Whoever is closest will receive both prizes!
S/I Mods and Admins are not eligible to win the prizes.
My new guess is Romney wins 348 to 190. I think he will actually take MN this time. I lived in MN most of my life and Romney is just the kind of guy MN’s would vote for as governor. I just saw the Star Tribune poll and Obama was leading in MN but it had a +13 Dem sample. I also gave one of the Maine split votes to Romney.
My hopeful guess is 295-243 in favor of Romney
split vote 5-1 in NE/ 3-1 in ME
WI, IA, OH, CO, VA, FL, NC, NH to Romney riding the momentum to the White House.
Striving for the unity of the faith, for the glory of God ~ Eph. 4:3, 13; Rom. 15:5-7 I blog at Fundamentally Reformed. Follow me on Twitter.
I’m starting to think there could be a surprising conclusion to a race that has been declared a dead heat. The AZ Republic, as liberal as most any media outlet, endorsed Romney this week. It was shocking, to say the least.
Why is it that my voice always seems to be loudest when I am saying the dumbest things?

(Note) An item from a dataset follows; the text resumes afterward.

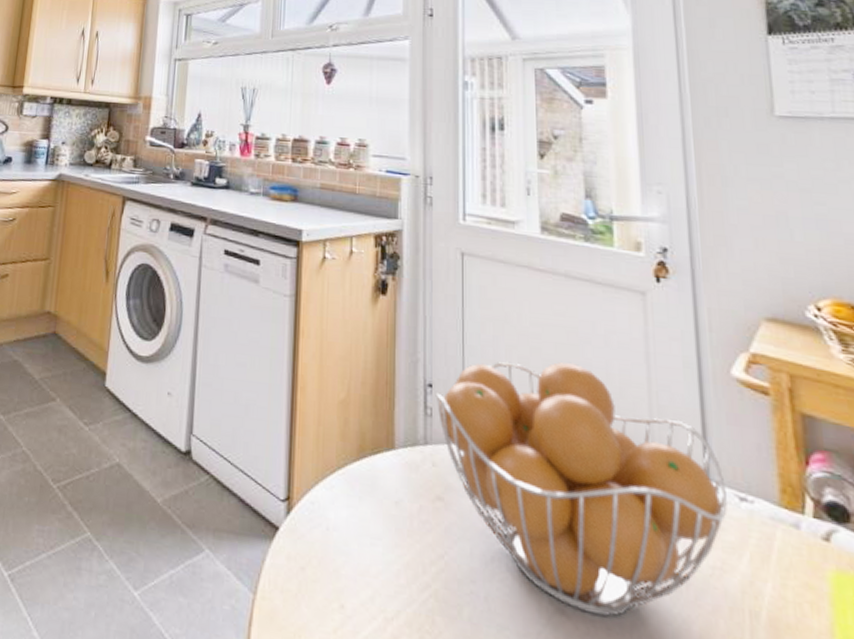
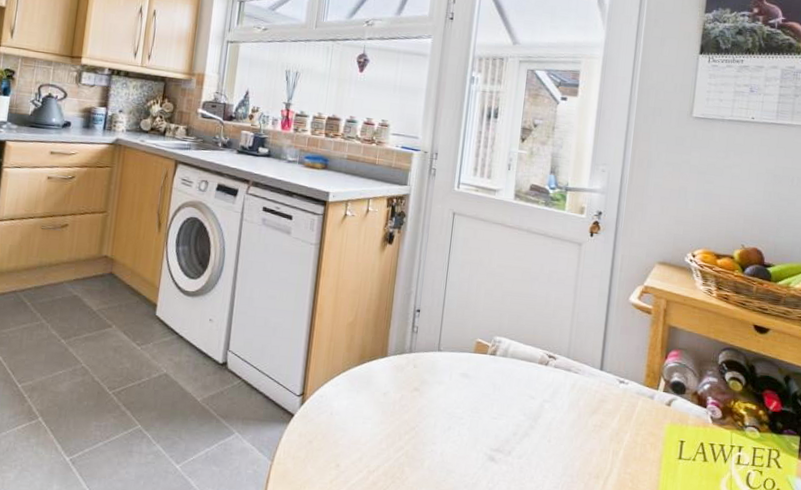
fruit basket: present [435,361,727,617] -> none [421,293,612,461]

Hugh Hewitt cited statistics from at article at Polling Reports that gives hope to us Romney supporters. Rich Lowry on Hugh’s show mentioned a political observer named Josh Jordan, who has been watching and analyzing Ohio closely, and says that Romney has a good chance there.
Rick Franklin Gresham, Oregon Romans 8:38-39
I still say if election were held today Obama would win. Momentum is definitely in Romney’s favor but he needs to continue the upward trajectory.
-------
Greg Long, Ed.D. (SBTS)
Pastor of Adult Ministries
Grace Church, Des Moines, IA
Adjunct Instructor
School of Divinity
Liberty University
Likely if the vote was today he would. I think Ohio is not there yet, nor is WI, though I suspect both will be by E day.
… but there’s still time for a reversal in O’s favor. (I’m still waiting for the other shoe to drop on the Benghazi business, though. There’s much that doesn’t seem to add up in that story.)
Views expressed are always my own and not my employer's, my church's, my family's, my neighbors', or my pets'. The house plants have authorized me to speak for them, however, and they always agree with me.
Hey Shayne McAllister: Your prediction on 10/23 left Ohio blank. Please add a new post with that clarified.